We go through another example, suppose g = 2*3*5 = 30, then all integers can be expressed in the form 30*k + i where i is in the set {0, 1, 2….29}. Now we mark the numbers that divisible by 2, 3 and 5 respectively. 30*k + {0, 2, 4, 6, 8, 10, 12, …28} are divisible by 2; 30*k + {3, 6, 9, 12, 15, 18, 21, 24, 27} are divisible by 3; and 30*k + {5, 10, 15, 20, 25} are divisible by 5. The rest of the numbers {1, 7, 11, 13, 17, 19, 23, 29} are not divisible by 2, 3 and 5 and are therefore coprimes of 30.

So to test if a number n is prime number, we first test if the number is divisible by 2, 3, and 5 first, and then check if the number is divisible by numbers in the form 30*k + {1, 7, 11, 13, 17, 19, 23, 29}  up to sqrt(n).
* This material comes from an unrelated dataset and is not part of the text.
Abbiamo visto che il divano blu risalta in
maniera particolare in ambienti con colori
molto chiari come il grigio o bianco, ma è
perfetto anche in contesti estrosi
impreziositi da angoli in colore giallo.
Below is an implementation of the optimization for primality testing when g is set to 6,

/**

generate prime numbers

**/

#include <stdio.h>

#include <stdlib.h>

#include <math.h>

 

int rdiv(int n, int m) {

    if (n%m ==0) {

        printf("%d is divisible by %dn", n, m);

        return 0;

    }

    return 1;

}

 

int prime(int n) {

    int i, k, ed, m;

    int cpr[2] = {1, 5};

    //check if we can divide the prime factors first

    if (n == 2 || n == 3) {return 1;}

    if (rdiv(n, 2) == 0) {

        return 0;

    } else if (rdiv(n, 3) == 0) {

        return 0;

    }

    //printf("ifprime: %d", ifprime);

    //check up to sqrt(n) of the form 6k + {coprime of 6} 

    ed = sqrt(n) + 1;

    for (k = 0; ;++k) {

        for (i = 0; i < 2; ++i) {

            m = 6*k + cpr[i];

            if (m < 3) {continue;}

            if (m > ed) {

                return 1;

            } 

            if (n%m == 0) {

                printf("%d is divisible by %dn", n, m);

                return 0;

            }

        }

    }

    return 1;

}

 

int main(int argc, char **argv) {

    int n = atoi(argv[1]);

    int i;

    struct timeval stTime, edTime;

    gettimeofday(&stTime, NULL);

    if (prime(n)) {

        printf("%d is prime numbern", n);

    } else {

        printf("%d is not prime numbern", n);

    }

    gettimeofday(&edTime, NULL);

    printf("time: %u:%un", (unsigned int)(edTime.tv_sec - stTime.tv_sec), (unsigned int)(edTime.tv_usec - stTime.tv_usec)); 

    return 0;

}

Save the code to prim4.c and compile the code with command below,

gcc -o prim4 prim4.c –lm

Below are some simple tests:

roman10@ra-ubuntu-1:~/Desktop/integer/prim$ ./prim4 2

2 is prime number

time: 0:49

 

roman10@ra-ubuntu-1:~/Desktop/integer/prim$ ./prim4 3

3 is prime number

time: 0:62

 

roman10@ra-ubuntu-1:~/Desktop/integer/prim$ ./prim4 5

5 is prime number

time: 0:52

 

roman10@ra-ubuntu-1:~/Desktop/integer/prim$ ./prim4 2147483647

2147483647 is prime number

time: 0:267

 

roman10@ra-ubuntu-1:~/Desktop/integer/prim$ ./prim4 2147483641

2147483641 is divisible by 2699

2147483641 is not prime number

time: 0:72

Note that the code can be further improved by adding the pre-computation we mentioned in part2.